— Task statement —
Transcribe the entries below exactly from their first line through the line containing "Mauris torquent mi eget et amet phas ellus", and let no picture into the copy.

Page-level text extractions
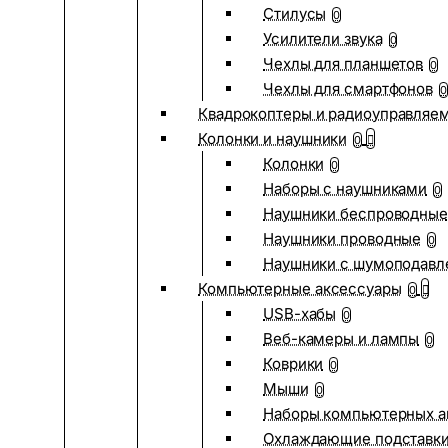
Стилусы
0
Усилители звука
0
Чехлы для планшетов
0
Чехлы для смартфонов
0
Квадрокоптеры и радиоуправляе
Колонки и наушники
0
Колонки
0
Наборы с наушниками
0
Наушники беспроводные
Наушники проводные
0
Наушники с шумоподав
Компьютерные аксессуары
0
USB-хабы
0
Веб-камеры и лампы
0
Коврики
0
Мыши
0
Наборы компьютерных а
Охлаждающие подставк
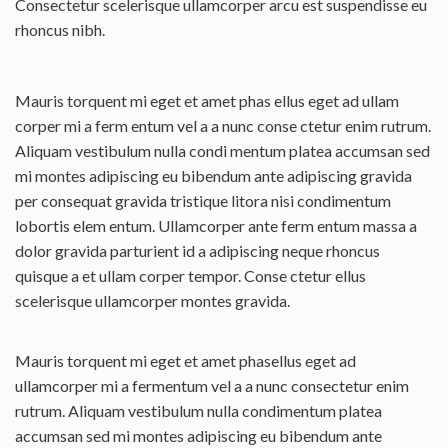
Consectetur scelerisque ullamcorper arcu est suspendisse eu
rhoncus nibh.
Mauris torquent mi eget et amet phas ellus eget ad ullam
corper mi a ferm entum vel a a nunc conse ctetur enim rutrum.
Aliquam vestibulum nulla condi mentum platea accumsan sed
mi montes adipiscing eu bibendum ante adipiscing gravida
per consequat gravida tristique litora nisi condimentum
lobortis elem entum. Ullamcorper ante ferm entum massa a
dolor gravida parturient id a adipiscing neque rhoncus
quisque a et ullam corper tempor. Conse ctetur ellus
scelerisque ullamcorper montes gravida.
Mauris torquent mi eget et amet phasellus eget ad
ullamcorper mi a fermentum vel a a nunc consectetur enim
rutrum. Aliquam vestibulum nulla condimentum platea
accumsan sed mi montes adipiscing eu bibendum ante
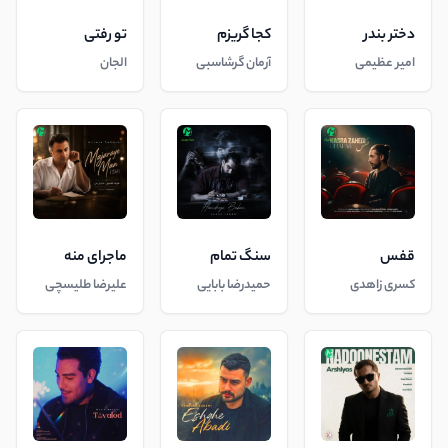
دختر بندر
کجا گریزم
تو رفتی
امیر عظیمی
آرمان گرشاسبی
الجان
قفس
سنگ تمام
ماجرای منه
کسری زاهدی
حمیدرضا بابایی
علیرضا طلیسچی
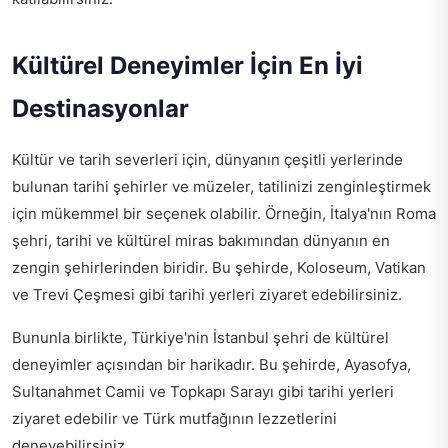
Kültürel Deneyimler İçin En İyi
Destinasyonlar
Kültür ve tarih severleri için, dünyanın çeşitli yerlerinde
bulunan tarihi şehirler ve müzeler, tatilinizi zenginleştirmek
için mükemmel bir seçenek olabilir. Örneğin, İtalya'nın Roma
şehri, tarihi ve kültürel miras bakımından dünyanın en
zengin şehirlerinden biridir. Bu şehirde, Koloseum, Vatikan
ve Trevi Çeşmesi gibi tarihi yerleri ziyaret edebilirsiniz.
Bununla birlikte, Türkiye'nin İstanbul şehri de kültürel
deneyimler açısından bir harikadır. Bu şehirde, Ayasofya,
Sultanahmet Camii ve Topkapı Sarayı gibi tarihi yerleri
ziyaret edebilir ve Türk mutfağının lezzetlerini
deneyebilirsiniz.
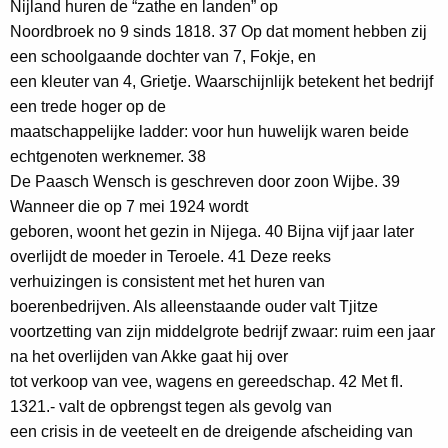
Nijland huren de “zathe en landen” op
Noordbroek no 9 sinds 1818. 37 Op dat moment hebben zij
een schoolgaande dochter van 7, Fokje, en
een kleuter van 4, Grietje. Waarschijnlijk betekent het bedrijf
een trede hoger op de
maatschappelijke ladder: voor hun huwelijk waren beide
echtgenoten werknemer. 38
De Paasch Wensch is geschreven door zoon Wijbe. 39
Wanneer die op 7 mei 1924 wordt
geboren, woont het gezin in Nijega. 40 Bijna vijf jaar later
overlijdt de moeder in Teroele. 41 Deze reeks
verhuizingen is consistent met het huren van
boerenbedrijven. Als alleenstaande ouder valt Tjitze
voortzetting van zijn middelgrote bedrijf zwaar: ruim een jaar
na het overlijden van Akke gaat hij over
tot verkoop van vee, wagens en gereedschap. 42 Met fl.
1321.- valt de opbrengst tegen als gevolg van
een crisis in de veeteelt en de dreigende afscheiding van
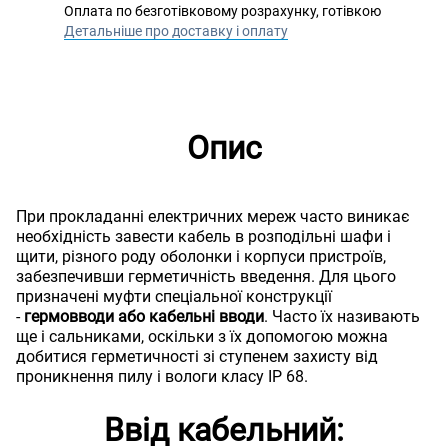
Оплата по безготівковому розрахунку, готівкою
Детальніше про доставку і оплату
Опис
При прокладанні електричних мереж часто виникає
необхідність завести кабель в розподільні шафи і
щити, різного роду оболонки і корпуси пристроїв,
забезпечивши герметичність введення. Для цього
призначені муфти спеціальної конструкції
-
гермовводи або кабельні вводи
. Часто їх називають
ще і сальниками, оскільки з їх допомогою можна
добитися герметичності зі ступенем захисту від
проникнення пилу і вологи класу IP 68.
Ввід кабельний:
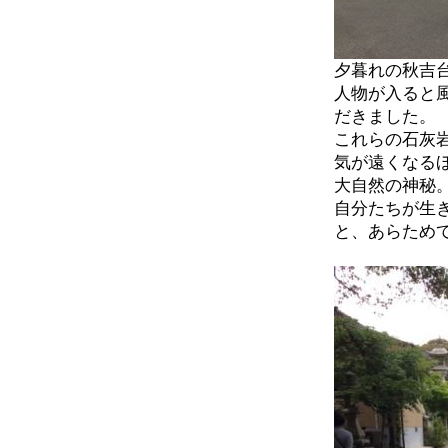
夕暮れの秋吉
人物が入ると
だきました。
これらの石灰
気が遠くなる
大自然の神秘
自分たちが生
と、あらため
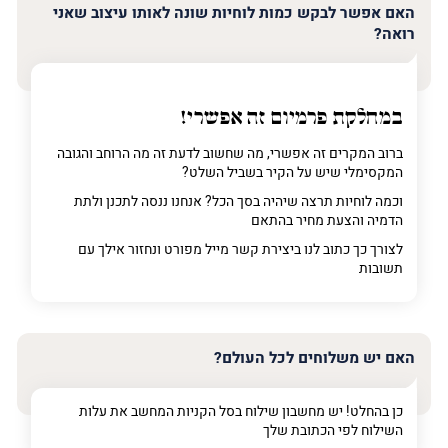
האם אפשר לבקש כמות לוחיות שונה לאותו עיצוב שאני
רואה?
במחלקת פרמיום
זה אפשרי!
ברוב המקרים זה אפשרי, מה שחשוב לדעת זה מה הרוחב והגובה
המקסימלי שיש על הקיר בשביל השלט?
וכמה לוחיות תרצה שיהיה בסך הכל? אנחנו ננסה לתכנן ולתת
הדמיה והצעת מחיר בהתאם
לצורך כך כתוב לנו ביצירת קשר מייל מפורט ונחזור אילך עם
תשובות
האם יש משלוחים לכל העולם?
כן בהחלט! יש מחשבון שילוח בסל הקניות המחשב את עלות
השילוח לפי הכתובת שלך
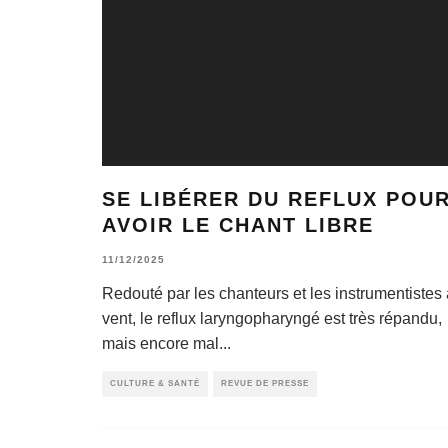
SE LIBÉRER DU REFLUX POUR 
VOIR LE CHANT LIBRE
11/12/2025
Redouté par les chanteurs et les instrumentistes 
vent, le reflux laryngopharyngé est très répandu,
mais encore mal
...
CULTURE & SANTÉ
REVUE DE PRESSE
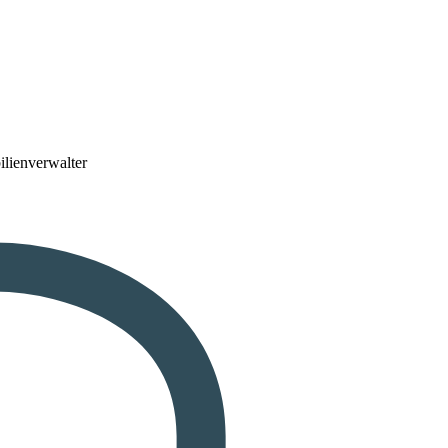
lienverwalter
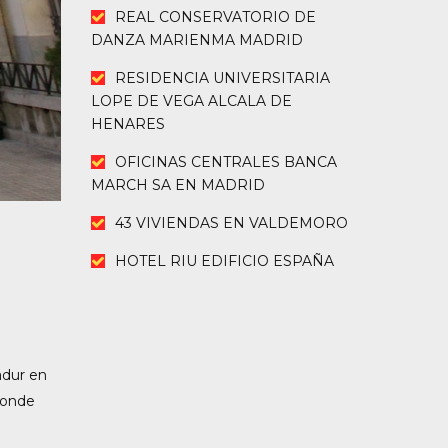
REAL CONSERVATORIO DE
DANZA MARIENMA MADRID
RESIDENCIA UNIVERSITARIA
LOPE DE VEGA ALCALA DE
HENARES
OFICINAS CENTRALES BANCA
MARCH SA EN MADRID
43 VIVIENDAS EN VALDEMORO
HOTEL RIU EDIFICIO ESPAÑA
adur en
donde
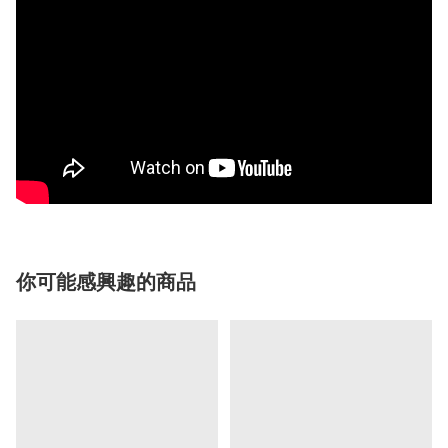
你可能感興趣的商品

— Response to the exercise —
Стилусы
0
Усилители звука
0
Чехлы для планшетов
0
Чехлы для смартфонов
0
Квадрокоптеры и радиоуправляе
Колонки и наушники
0
Колонки
0
Наборы с наушниками
0
Наушники беспроводные
Наушники проводные
0
Наушники с шумоподав
Компьютерные аксессуары
0
USB-хабы
0
Веб-камеры и лампы
0
Коврики
0
Мыши
0
Наборы компьютерных а
Охлаждающие подставк
Consectetur scelerisque ullamcorper arcu est suspendisse eu
rhoncus nibh.
Mauris torquent mi eget et amet phas ellus eget ad ullam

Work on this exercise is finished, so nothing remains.